[R] data order affects glmmPQL

Thu Jan 12 02:41:34 CET 2006

>From: Spencer Graves 	  The correlation between the predictions from your 
>two model fits is 0.95.  This suggests to me that the differences between 
>the two sets of answers have little practical importance, and anyone who 
>disagrees may be trying to read more from the results than can actually be 
>supported by the data.  It should be fairly easy to select the apparent 
>"best" from among several such answers being the one that had a higher 
>log(likelihood).  This pushes me to prefer "fit.bar" with a log(likelihood) 
>of -32.31 to "fit.foo" with -33.05.
>
>	  I agree that the differences are somewhat disturbing, but you are 
>dealing with the output from an iterative solution of a notoriously 
>difficult problem, and the standard wisdom is that it is wise to try 
>several sets of starting values.  By modifying the order of the 
>observations in the data.frame, you have effectively done that.

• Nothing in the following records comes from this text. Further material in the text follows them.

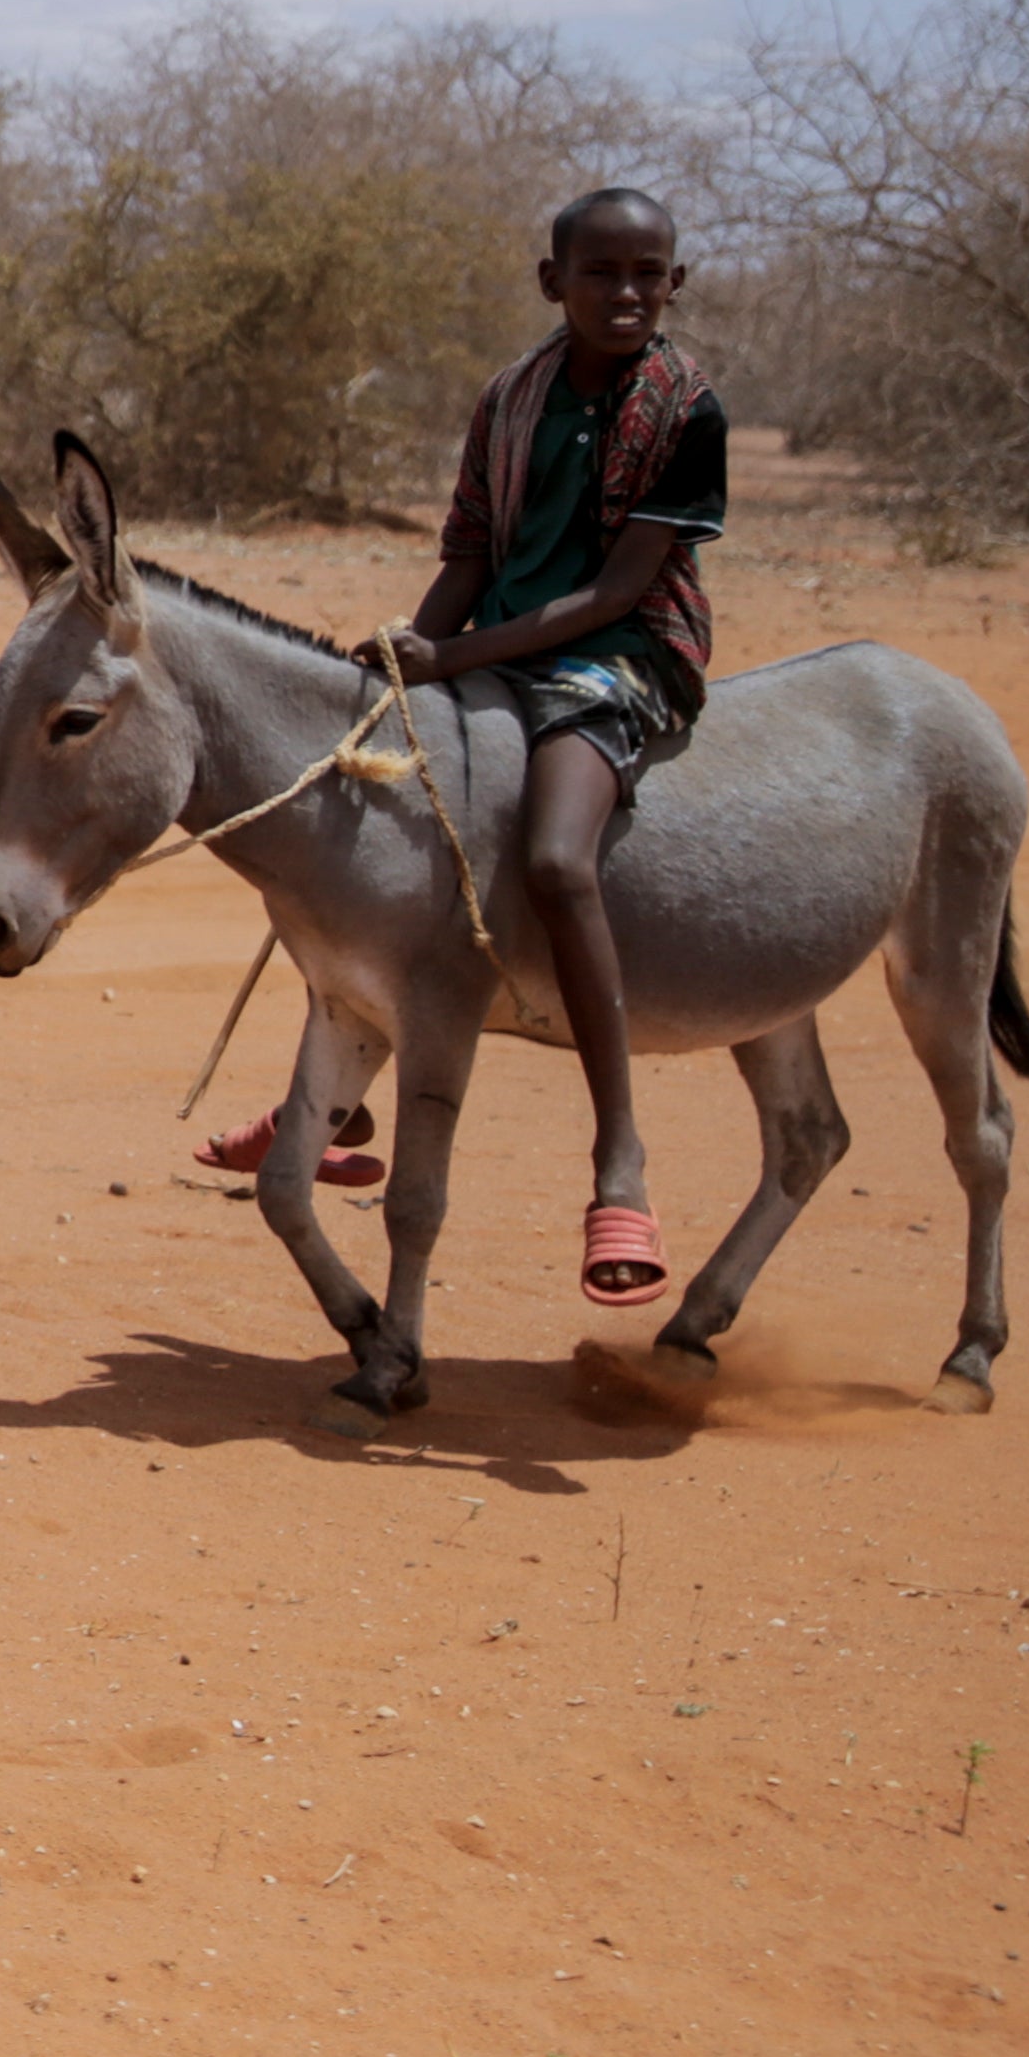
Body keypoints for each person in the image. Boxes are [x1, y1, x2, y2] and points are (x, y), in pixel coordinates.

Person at [371, 187, 726, 1310]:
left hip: (619, 653)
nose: (624, 292)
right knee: (350, 789)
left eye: (647, 272)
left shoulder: (685, 408)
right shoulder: (507, 400)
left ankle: (617, 1154)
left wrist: (456, 654)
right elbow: (472, 550)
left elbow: (619, 589)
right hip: (497, 643)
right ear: (550, 280)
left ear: (675, 281)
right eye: (600, 272)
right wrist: (412, 647)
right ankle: (326, 1104)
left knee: (556, 860)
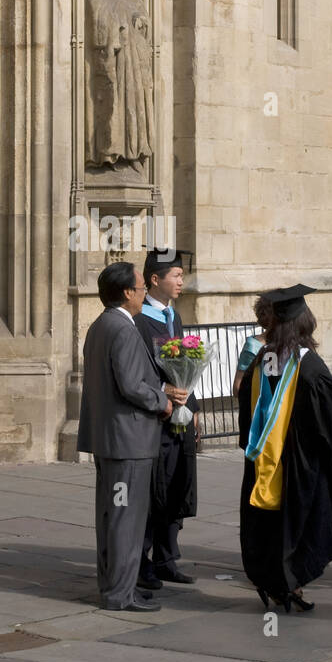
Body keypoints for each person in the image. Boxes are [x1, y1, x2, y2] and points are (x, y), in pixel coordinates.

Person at [237, 284, 332, 612]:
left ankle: (274, 584)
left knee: (269, 525)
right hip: (300, 467)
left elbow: (247, 411)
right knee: (298, 528)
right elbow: (330, 426)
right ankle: (291, 583)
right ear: (305, 323)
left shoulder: (264, 359)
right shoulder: (310, 366)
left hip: (263, 461)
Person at [78, 261, 186, 612]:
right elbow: (129, 385)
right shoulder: (122, 329)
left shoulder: (101, 325)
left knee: (112, 517)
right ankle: (119, 594)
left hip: (111, 439)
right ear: (127, 292)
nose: (143, 293)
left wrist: (159, 386)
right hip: (128, 441)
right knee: (126, 519)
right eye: (140, 288)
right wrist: (164, 402)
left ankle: (116, 587)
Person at [134, 248, 199, 588]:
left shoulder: (174, 317)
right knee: (153, 490)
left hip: (180, 418)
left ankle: (166, 557)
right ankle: (142, 561)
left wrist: (194, 409)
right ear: (155, 280)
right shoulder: (140, 321)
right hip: (155, 419)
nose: (181, 282)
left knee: (176, 485)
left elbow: (187, 367)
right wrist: (164, 389)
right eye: (176, 275)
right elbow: (136, 372)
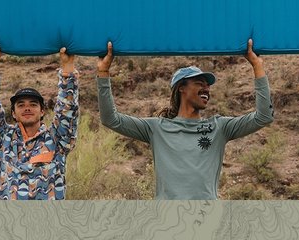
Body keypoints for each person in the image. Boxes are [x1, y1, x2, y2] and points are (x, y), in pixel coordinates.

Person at [96, 39, 273, 200]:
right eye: (199, 83)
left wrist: (257, 67)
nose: (206, 89)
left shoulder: (219, 127)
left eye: (208, 85)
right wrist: (103, 72)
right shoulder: (156, 128)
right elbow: (110, 119)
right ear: (181, 88)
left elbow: (263, 117)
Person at [0, 45, 79, 200]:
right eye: (21, 105)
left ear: (42, 111)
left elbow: (68, 108)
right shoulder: (1, 139)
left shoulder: (57, 140)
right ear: (13, 113)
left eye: (33, 104)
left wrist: (67, 67)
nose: (27, 108)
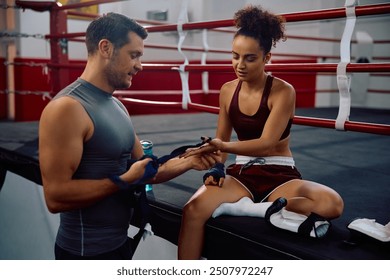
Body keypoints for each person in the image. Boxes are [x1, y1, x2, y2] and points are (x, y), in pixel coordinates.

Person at [38, 13, 220, 260]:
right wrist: (122, 181)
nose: (140, 65)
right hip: (84, 256)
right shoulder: (67, 108)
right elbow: (56, 197)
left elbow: (146, 170)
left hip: (120, 246)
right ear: (106, 48)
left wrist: (190, 160)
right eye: (134, 55)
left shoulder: (116, 106)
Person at [177, 5, 344, 260]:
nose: (239, 65)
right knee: (192, 210)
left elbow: (266, 144)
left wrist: (221, 145)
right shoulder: (227, 91)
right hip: (243, 173)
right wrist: (217, 168)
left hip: (280, 175)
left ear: (266, 57)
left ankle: (254, 209)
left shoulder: (283, 91)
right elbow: (220, 139)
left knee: (332, 204)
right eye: (235, 56)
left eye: (250, 58)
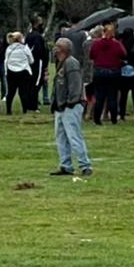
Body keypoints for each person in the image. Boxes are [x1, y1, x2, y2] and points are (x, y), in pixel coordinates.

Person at [50, 38, 92, 177]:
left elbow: (75, 85)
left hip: (71, 106)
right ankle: (65, 165)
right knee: (61, 137)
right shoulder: (60, 63)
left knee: (74, 136)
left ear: (65, 49)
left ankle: (85, 165)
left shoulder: (71, 63)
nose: (55, 49)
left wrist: (71, 102)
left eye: (58, 47)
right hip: (61, 106)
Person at [89, 21, 127, 125]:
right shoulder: (116, 44)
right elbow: (124, 54)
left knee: (99, 96)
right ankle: (113, 118)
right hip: (113, 71)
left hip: (99, 71)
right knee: (112, 96)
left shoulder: (97, 43)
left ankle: (97, 119)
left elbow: (91, 55)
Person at [2, 31, 36, 115]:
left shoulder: (9, 48)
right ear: (20, 38)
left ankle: (8, 110)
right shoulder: (25, 48)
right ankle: (25, 110)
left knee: (10, 92)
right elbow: (31, 60)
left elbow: (6, 60)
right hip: (24, 72)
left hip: (11, 72)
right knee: (23, 92)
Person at [25, 17, 49, 108]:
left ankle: (30, 102)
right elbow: (39, 50)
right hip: (38, 62)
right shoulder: (37, 36)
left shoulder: (29, 35)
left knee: (31, 82)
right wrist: (44, 61)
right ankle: (32, 104)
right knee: (36, 82)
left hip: (30, 62)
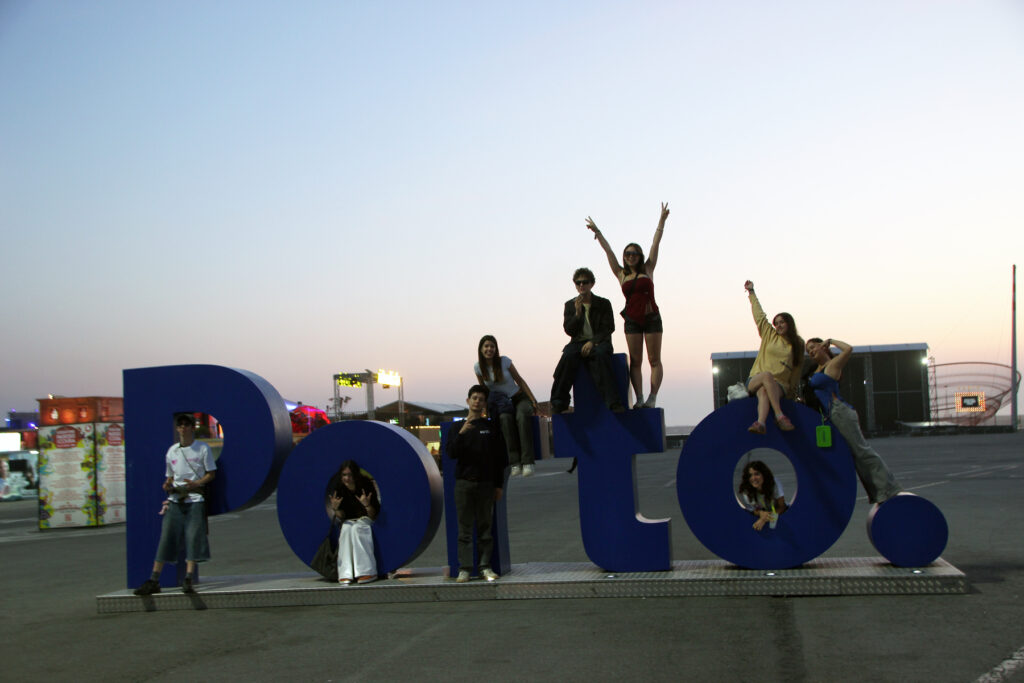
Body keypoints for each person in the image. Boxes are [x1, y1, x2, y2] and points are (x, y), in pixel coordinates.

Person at [585, 203, 669, 408]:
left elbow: (655, 243)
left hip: (651, 317)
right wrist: (598, 233)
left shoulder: (648, 268)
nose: (631, 256)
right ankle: (639, 398)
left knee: (654, 359)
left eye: (634, 253)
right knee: (636, 360)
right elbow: (609, 252)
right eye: (628, 253)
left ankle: (652, 397)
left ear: (640, 256)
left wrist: (661, 221)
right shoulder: (621, 274)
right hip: (632, 319)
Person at [805, 338, 903, 503]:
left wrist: (831, 341)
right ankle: (878, 493)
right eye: (808, 350)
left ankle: (889, 488)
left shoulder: (833, 364)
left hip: (840, 411)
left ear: (823, 347)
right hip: (830, 415)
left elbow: (848, 349)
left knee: (862, 451)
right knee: (854, 456)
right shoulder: (816, 370)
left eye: (813, 347)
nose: (811, 352)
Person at [133, 414, 217, 595]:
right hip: (175, 499)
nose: (183, 428)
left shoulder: (202, 448)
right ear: (177, 428)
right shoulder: (172, 451)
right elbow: (170, 476)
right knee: (166, 538)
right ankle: (154, 579)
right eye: (180, 425)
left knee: (193, 538)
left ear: (192, 428)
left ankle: (188, 578)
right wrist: (167, 484)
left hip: (195, 499)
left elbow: (211, 473)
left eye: (187, 424)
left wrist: (197, 483)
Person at [447, 385, 507, 583]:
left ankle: (485, 567)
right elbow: (451, 453)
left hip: (486, 485)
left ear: (484, 404)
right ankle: (464, 569)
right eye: (474, 398)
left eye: (481, 399)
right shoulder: (457, 428)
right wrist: (462, 433)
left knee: (485, 529)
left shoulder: (491, 428)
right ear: (468, 401)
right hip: (464, 484)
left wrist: (498, 485)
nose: (477, 401)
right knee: (464, 530)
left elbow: (499, 459)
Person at [549, 267, 625, 414]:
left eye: (585, 282)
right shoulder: (570, 305)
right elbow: (569, 330)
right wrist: (577, 314)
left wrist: (593, 342)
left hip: (599, 342)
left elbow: (609, 327)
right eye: (578, 283)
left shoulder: (603, 303)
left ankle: (613, 403)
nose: (581, 285)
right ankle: (559, 402)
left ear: (592, 284)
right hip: (577, 343)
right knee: (567, 358)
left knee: (601, 357)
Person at [474, 335, 541, 477]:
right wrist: (484, 411)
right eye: (486, 346)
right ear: (480, 349)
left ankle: (528, 462)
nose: (489, 349)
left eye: (492, 346)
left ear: (496, 349)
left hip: (518, 398)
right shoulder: (478, 367)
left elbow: (519, 380)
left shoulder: (504, 361)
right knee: (505, 419)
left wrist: (533, 400)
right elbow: (484, 391)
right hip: (502, 404)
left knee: (521, 417)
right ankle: (514, 462)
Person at [743, 280, 803, 433]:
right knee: (766, 377)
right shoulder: (769, 335)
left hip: (780, 385)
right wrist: (751, 292)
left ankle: (761, 423)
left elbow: (797, 369)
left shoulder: (797, 344)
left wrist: (792, 393)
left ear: (789, 323)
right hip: (756, 378)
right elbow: (759, 315)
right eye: (776, 323)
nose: (778, 325)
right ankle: (779, 416)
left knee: (764, 391)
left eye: (782, 322)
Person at [327, 460, 380, 585]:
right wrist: (336, 509)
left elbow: (373, 514)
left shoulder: (366, 485)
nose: (347, 478)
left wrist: (367, 505)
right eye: (344, 475)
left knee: (358, 529)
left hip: (365, 518)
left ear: (356, 474)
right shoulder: (339, 488)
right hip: (349, 520)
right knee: (346, 529)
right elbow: (342, 516)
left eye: (350, 475)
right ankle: (345, 573)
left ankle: (367, 571)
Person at [738, 460, 787, 531]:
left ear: (764, 474)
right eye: (750, 475)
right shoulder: (746, 490)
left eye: (757, 474)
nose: (753, 478)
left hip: (777, 512)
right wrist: (761, 513)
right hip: (762, 513)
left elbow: (782, 506)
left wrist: (765, 518)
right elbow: (752, 510)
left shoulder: (774, 483)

Spencer, thank you for setting my mind at ease. Still, I suspect there's a 
bug here, as the convergence procedure halts entirely when I sort the data 
yet another way. See  
http://article.gmane.org/gmane.comp.lang.r.general/53559 .

Also, I wonder if it's appropriate to simply cherry-pick a model based on 
logLik, since there's no final test that of goodness of fit that happens on 
independent data after one has picked a model in this way.